Major EV Projects Shelved as Market Hesitates

Porsche’s decision stems from what it describes as “market conditions” that are no longer favorable to a full-speed transition to electric. The Stuttgart-based automaker has opted to extend the life cycles of internal combustion engine (ICE) models such as the Cayenne and Panamera, despite prior plans to phase them out in favor of electric counterparts.

In a particularly unexpected move, Porsche will release its upcoming large SUV—initially planned as an all-electric flagship—as a combustion and plug-in hybrid model first. According to L’Automobile Magazine, the company officially confirmed that this pivot was driven by a mismatch between customer demand and its EV lineup: “The new SUV series above the Cayenne, which was previously intended to be fully electric, will initially be offered exclusively with a combustion engine and plug-in hybrid.”

What this means, practically, is that Porsche is choosing to respond to consumer hesitancy by doubling down on known quantities. Meanwhile, models like the long-awaited 718 electric—months into development—face an uncertain future.

Cellforce and R&D Cuts Weaken the Electrification Push

In tandem with the vehicle lineup changes, Porsche has also pulled back on some of its technological investments.

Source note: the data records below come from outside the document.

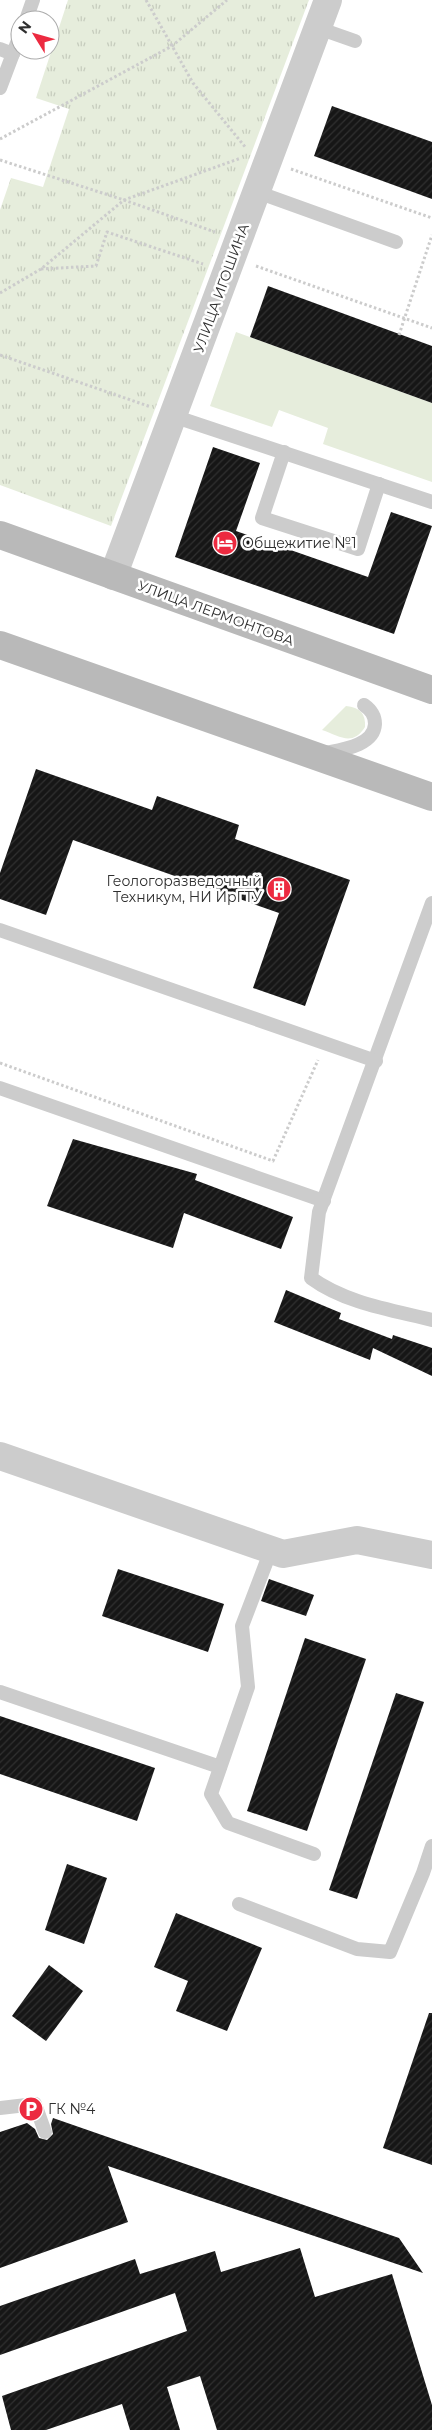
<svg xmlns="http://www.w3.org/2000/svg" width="432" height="2430" font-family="Montserrat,sans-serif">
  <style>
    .grass { fill: #e6eddc }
    .park { fill: url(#park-tufts) }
    .building { fill: url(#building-hatch) }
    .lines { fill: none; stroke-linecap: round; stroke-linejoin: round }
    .path { stroke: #ccc; stroke-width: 3; stroke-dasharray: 2.5 2.5; stroke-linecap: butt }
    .service { stroke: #ccc; stroke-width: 14 }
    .minor { stroke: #ccc; stroke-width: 28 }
    .secondary { stroke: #b9b9b9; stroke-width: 28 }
    .labels { text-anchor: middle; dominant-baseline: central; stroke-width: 5; stroke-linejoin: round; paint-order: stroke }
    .street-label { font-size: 14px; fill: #2f2f2f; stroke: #fff }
    .poi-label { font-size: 14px; fill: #2f2f2f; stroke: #fff; text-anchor: start }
  </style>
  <defs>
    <pattern id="park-tufts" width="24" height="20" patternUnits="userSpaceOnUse" patternTransform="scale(1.25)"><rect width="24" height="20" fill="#e6eddc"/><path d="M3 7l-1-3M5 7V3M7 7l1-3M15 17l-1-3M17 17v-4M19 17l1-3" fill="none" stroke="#c6ccbd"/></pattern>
    <pattern id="building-hatch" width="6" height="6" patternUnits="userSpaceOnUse" patternTransform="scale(1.25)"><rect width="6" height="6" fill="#161616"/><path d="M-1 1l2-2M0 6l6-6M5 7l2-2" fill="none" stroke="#303030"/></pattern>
  </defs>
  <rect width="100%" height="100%" fill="#fff"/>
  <g class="grass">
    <path d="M236,332L432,403V482L323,444L328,428L279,410L272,427L210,406Z"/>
    <path d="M346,706C360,707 366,714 365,727C352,747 340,736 322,730Z"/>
  </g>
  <path class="park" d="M68,0H309L111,526L0,485V210L11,178L43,187L69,109L36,98Z"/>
  <g class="building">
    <path d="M332,106L432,142V199L314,156Z"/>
    <path d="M268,286L432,346V403L250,337Z"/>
    <path d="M213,447L260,463L236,531L368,577L391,512L432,526L394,634L175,557Z"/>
    <path d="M36,769L152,810L157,796L239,825L235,839L350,880L305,1006L253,988L279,913L73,840L46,915L0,899V873Z"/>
    <path d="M73,1139L197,1174L195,1180L293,1217L281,1249L184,1213L173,1248L47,1206Z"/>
    <path d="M286,1290L341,1313L339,1319L392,1339L393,1335L432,1348V1376L373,1348L370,1360L274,1322Z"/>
    <path d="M118,1569L224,1604L208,1652L102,1616Z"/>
    <path d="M269,1579L314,1595L306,1616L261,1601Z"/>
    <path d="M305,1638L366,1659L307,1831L247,1811Z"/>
    <path d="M396,1693L424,1702L357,1899L329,1890Z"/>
    <path d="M0,1716L155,1768L137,1821L0,1774Z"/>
    <path d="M67,1864L107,1878L84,1944L45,1930Z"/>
    <path d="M176,1913L262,1948L227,2031L176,2011L188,1981L154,1967Z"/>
    <path d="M49,1965L83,1991L46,2041L12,2016Z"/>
    <path d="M429,2013H432V2165L383,2148Z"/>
    <path d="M53,2118L399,2238L423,2273L108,2166L128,2222L0,2268V2132L27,2123L35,2129L39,2138L47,2140L53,2134L51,2124Z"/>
    <path d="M300,2248L315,2297L392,2274L432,2405V2430H217L200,2376L167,2387L180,2430H130L122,2404L46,2430H11L2,2396L187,2331L175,2293L0,2355V2306L135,2259L140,2274L215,2251L221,2272Z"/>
  </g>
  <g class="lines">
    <g class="path">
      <path d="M146,0L193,83L246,148"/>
      <path d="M0,139L172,46L227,0"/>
      <path d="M0,160L124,200L215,232"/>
      <path d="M291,169L432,218"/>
      <path d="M256,266L432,328"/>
      <path d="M41,269L96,266L107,232L203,264"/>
      <path d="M0,293L41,269L124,200L241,158"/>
      <path d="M399,335L432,235"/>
      <path d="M0,355L151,407"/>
      <path d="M0,1063L273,1161L318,1060"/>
    </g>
    <g class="service">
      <path d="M26,20L33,0"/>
      <path d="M318,28L355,41"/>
      <path d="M0,49L13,54"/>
      <path d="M0,88L20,35"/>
      <path d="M257,192L396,242"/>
      <path d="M173,416L432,502"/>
      <path d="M284,452L262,518L358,549L379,484"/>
      <path d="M321,754C338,750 374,747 375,724C375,715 371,710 364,705"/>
      <path d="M432,903L319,1212L311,1278C345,1303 392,1310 432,1320"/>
      <path d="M0,930L376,1061"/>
      <path d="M0,1088L324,1201"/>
      <path d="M271,1550L242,1626L248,1687L211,1794L228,1823L314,1854"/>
      <path d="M0,1692L220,1767"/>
      <path d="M239,1904L357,1949L390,1952L423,1873L432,1846"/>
      <path d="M0,2108L35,2104L45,2132"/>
    </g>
    <g class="minor">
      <path d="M113,576L328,0"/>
      <path d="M0,1456L283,1554L357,1540L432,1555"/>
    </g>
    <g class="secondary">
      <path d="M0,535L432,690"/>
      <path d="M0,645L432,797"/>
    </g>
  </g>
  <defs>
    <symbol id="hotel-disc" viewBox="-11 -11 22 22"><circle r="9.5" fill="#ec2a40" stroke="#fff"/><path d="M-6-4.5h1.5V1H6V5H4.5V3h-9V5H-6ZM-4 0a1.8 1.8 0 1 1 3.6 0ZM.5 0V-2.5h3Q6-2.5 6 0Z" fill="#fff"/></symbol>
    <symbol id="building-disc" viewBox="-11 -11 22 22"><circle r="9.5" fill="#ec2a40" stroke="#fff"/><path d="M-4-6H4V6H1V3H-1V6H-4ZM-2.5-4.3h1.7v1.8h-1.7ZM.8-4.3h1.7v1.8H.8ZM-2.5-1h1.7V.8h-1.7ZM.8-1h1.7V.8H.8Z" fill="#fff"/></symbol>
    <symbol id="parking-disc" viewBox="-11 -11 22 22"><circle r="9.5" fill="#ec2a40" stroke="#fff"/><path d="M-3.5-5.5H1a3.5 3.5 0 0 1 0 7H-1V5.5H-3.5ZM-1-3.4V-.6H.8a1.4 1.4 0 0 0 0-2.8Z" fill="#fff"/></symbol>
  </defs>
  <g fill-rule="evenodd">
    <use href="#hotel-disc" x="211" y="529" width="28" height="28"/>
    <use href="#building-disc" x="265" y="875" width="28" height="28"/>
    <use href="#parking-disc" x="17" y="2095" width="28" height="28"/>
  </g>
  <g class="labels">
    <g class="street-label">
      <text transform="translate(221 288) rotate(-70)">УЛИЦА ИГОШИНА</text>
      <text transform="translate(216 613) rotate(20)">УЛИЦА ЛЕРМОНТОВА</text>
    </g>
    <g class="poi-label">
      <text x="242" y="543">Общежитие №1</text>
      <text x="262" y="881" text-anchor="end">Геологоразведочный<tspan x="262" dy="16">Техникум, НИ ИрГТУ</tspan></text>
      <text x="48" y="2109">ГК №4</text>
    </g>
  </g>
  <g transform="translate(35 35) rotate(307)"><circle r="24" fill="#ffffff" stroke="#acacac"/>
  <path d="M0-4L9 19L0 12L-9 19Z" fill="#ec2a40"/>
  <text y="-8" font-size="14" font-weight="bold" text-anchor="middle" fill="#2f2f2f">N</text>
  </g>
</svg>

Most notably, the company has halted its collaboration with Cellforce, a specialized division that had been tasked with creating next-generation high-performance batteries for EVs.

The consequences of that decision extend beyond product planning. Battery technology had been positioned as a pillar of Porsche’s electric strategy, and the dissolution of that partnership introduces further ambiguity around the brand’s long-term electrification timeline.

Oliver Blume, who serves as CEO of both Porsche AG and Volkswagen Group, addressed the shift directly: “We have taken key strategic decisions. It is now time to implement them. The road will be long and difficult, and it will require our full attention and effort.”

Blume’s remarks underline the seriousness of the move, which appears to have been spurred by economic realities rather than technological obstacles alone.

Porsche Macan – © Shutterstock

Volkswagen Faces Ripple Effects and Reduced Margins

The financial fallout from Porsche’s change of course could be significant across the Volkswagen Group. With delays in EV projects and additional investments required to sustain and relaunch ICE production, the group is bracing for lower returns in the near term.

The same source notes that Porsche’s operating margin forecast has dropped sharply—from 5 to 7 percent initially expected for 2025 down to roughly 2 percent. That figure would place it behind Skoda in profitability, a sharp contrast to the brand’s usual premium status. In comparison, a 2 percent margin is roughly one-third of what Renault Group achieves.

Longer-term projections remain hopeful, but for now, the decision signals a transitional period with less room for profit and more pressure on group leadership. Within Volkswagen’s own board, questions are reportedly being raised about Oliver Blume’s dual role and whether the divided focus between Wolfsburg and Stuttgart is sustainable.